As more and more courts require the parents to attend mediation, it is vital to remember that the whole point of the child custody mediation is for you and the other parent to work together to develop a livable parenting plan for your child. The mediation session is about making sure your child's needs are met. The mediation session is not the place for you to discuss any issues that lead to the divorce. Although divorce is very stressful and many resentments are bubbling under the surface, it is important to understand that any negative comments towards or about your spouse are not productive and a waste of your time. Stay focused, stay polite and stay open to cooperating with your spouse about the needs of your children.

Is Alimony Tax Deductible?

Alimony used to be tax-deductible. Any party ordered to pay alimony that had their divorce finalized before December 31, 2018, would have qualified to claim a deduction on their taxes for alimony. In any divorce finalized as of January 1, 2019, and onward, the alimony payments are not eligible to be deducted from your taxes.
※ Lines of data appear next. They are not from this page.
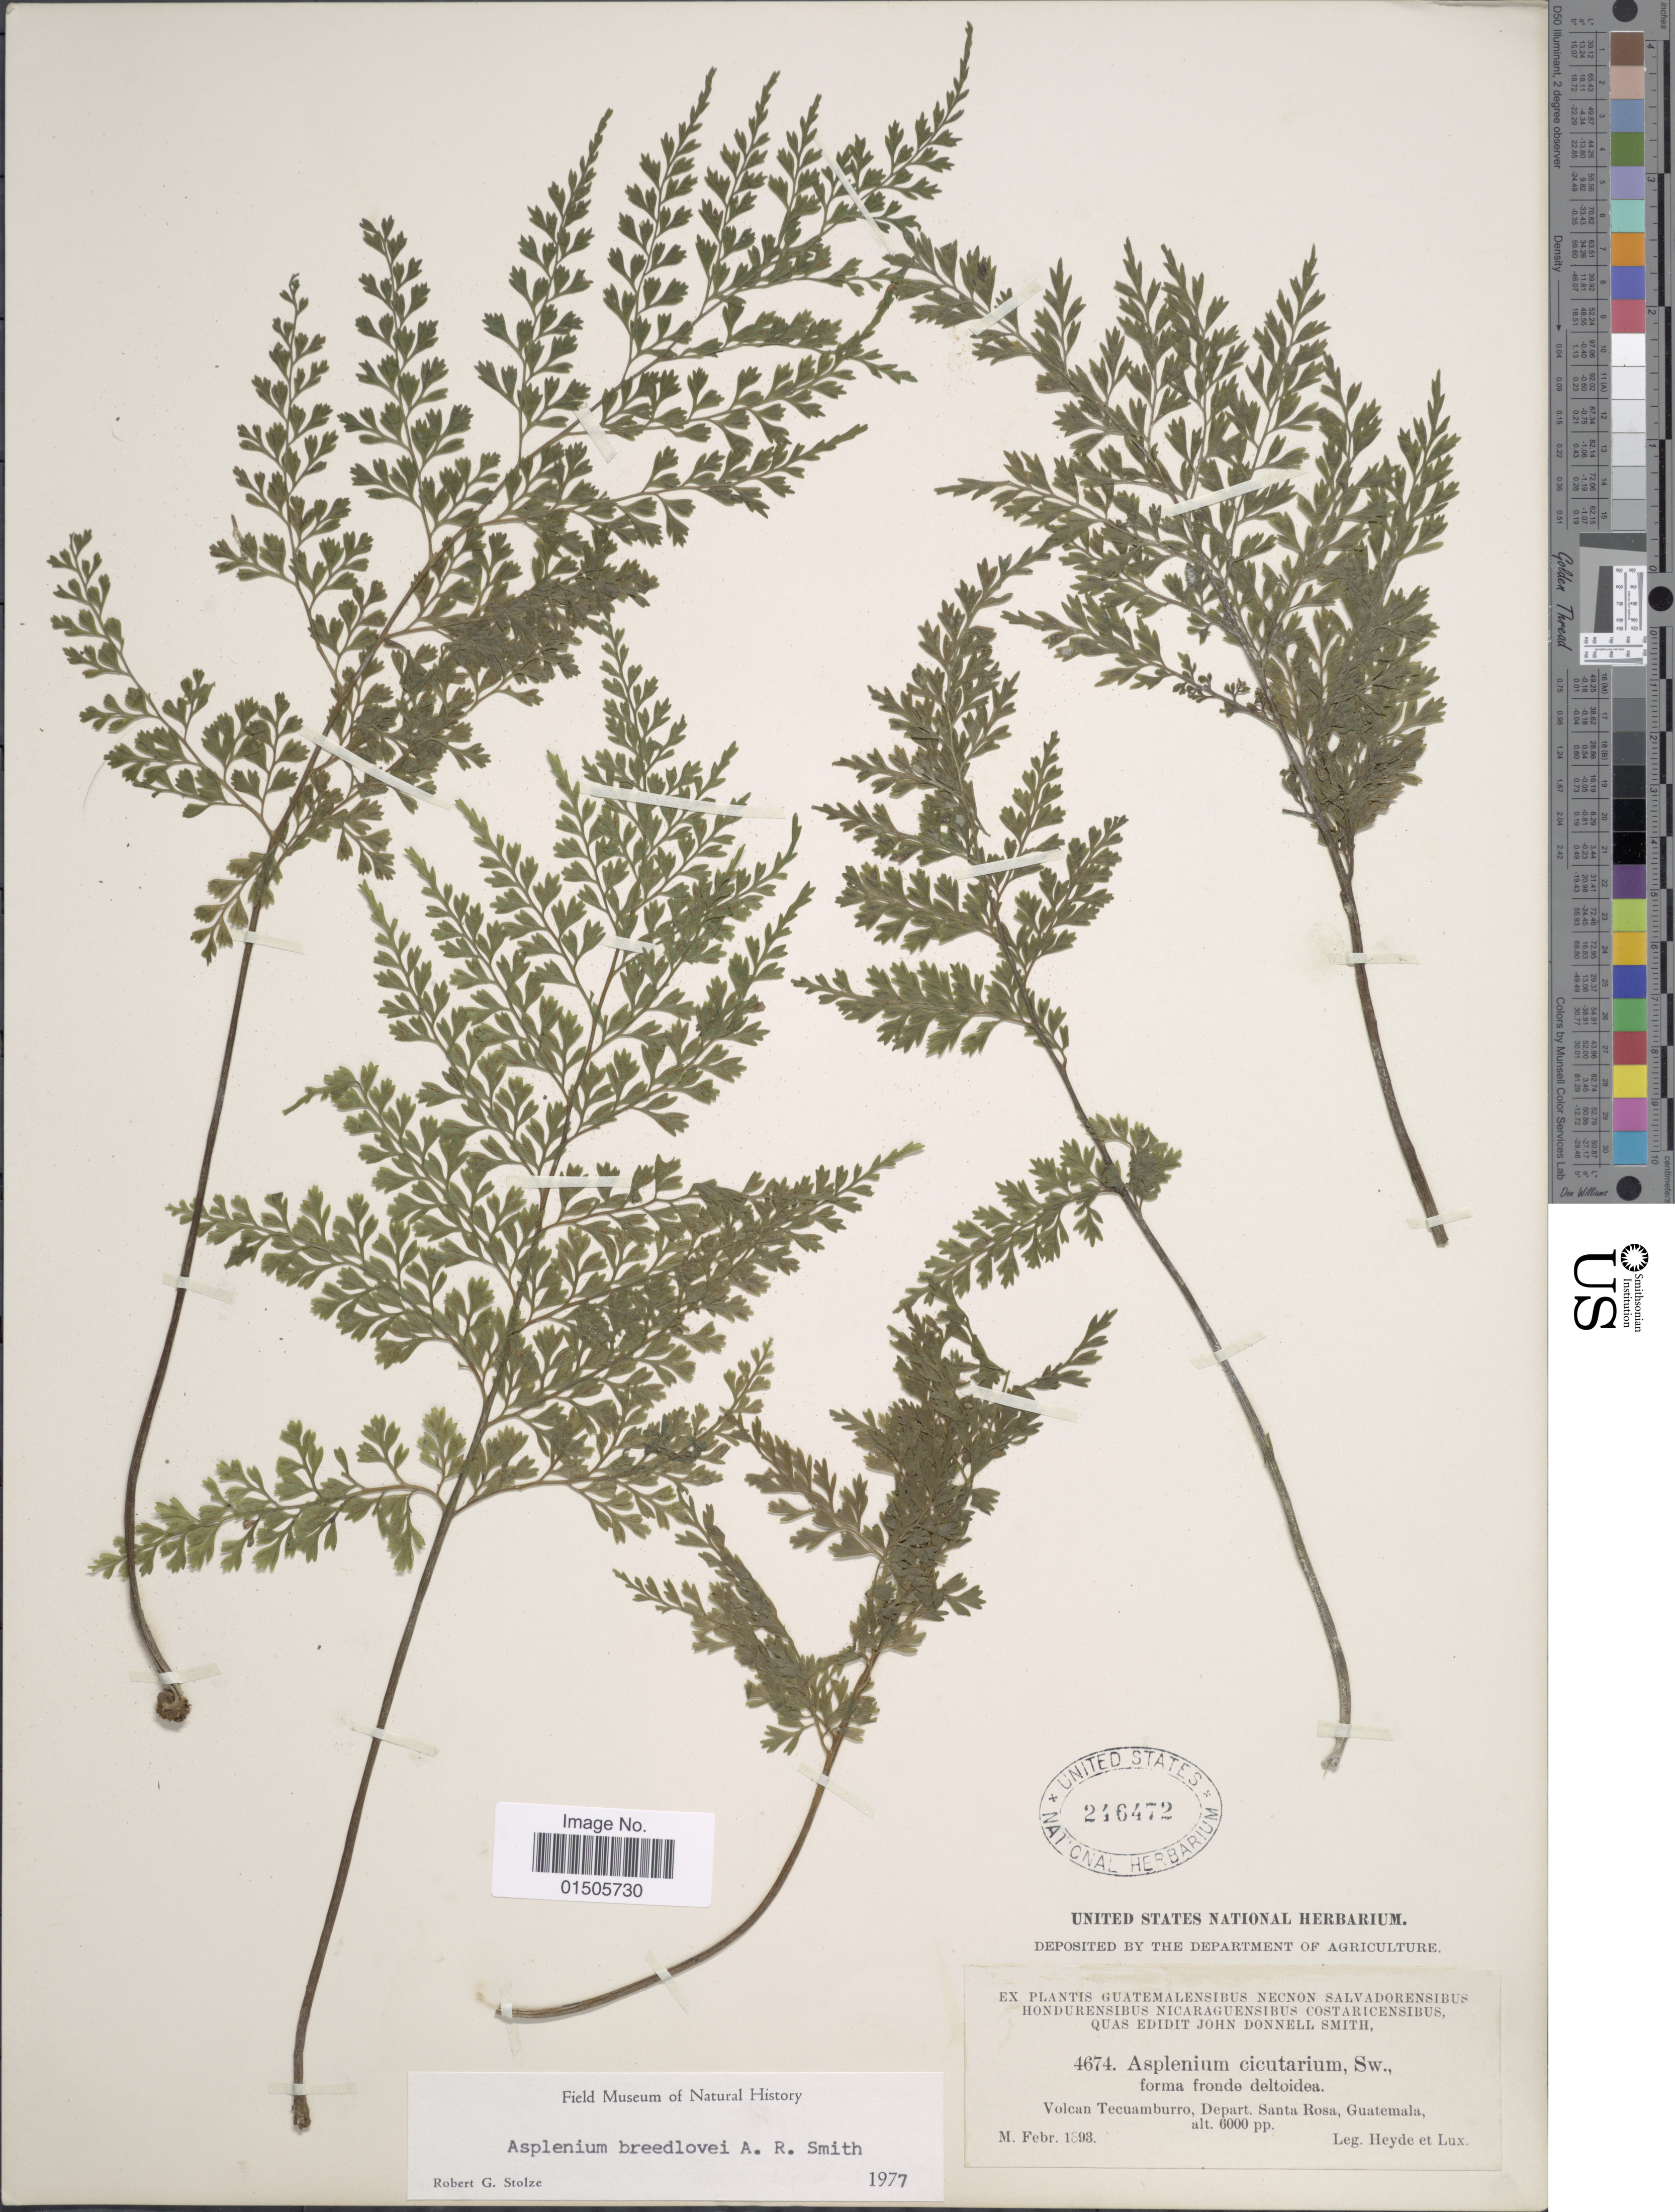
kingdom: Plantae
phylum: Tracheophyta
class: Polypodiopsida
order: Polypodiales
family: Aspleniaceae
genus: Asplenium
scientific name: Asplenium breedlovei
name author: A.R. Sm.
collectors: Heyde & Lux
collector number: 4674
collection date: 1893-02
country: Guatemala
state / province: Santa Rosa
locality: Volcan Tecuamburro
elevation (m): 1829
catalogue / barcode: US 246472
The IRS no longer requires recipients of spousal support to declare alimony payments as income, so it is not taxed.

Is Alimony and Child Support Different?

Yes, alimony and child support are different. Alimony or spousal support is money that one ex-spouse pays to the former spouse in either lump sum or regular installments. The purpose of alimony is to keep the party receiving it in the manner to which they have grown accustomed over the years of the marriage, especially if they are not in a position to earn that money themselves.

Child support is one parent's contribution to the care and well-being of the child. Child support helps to pay for necessities like food, clothing, tuition, school supplies, and other expenses. The support is also used for things beyond basic needs that enrich a child's life, for example, summer camp, music lessons, or playing a sport.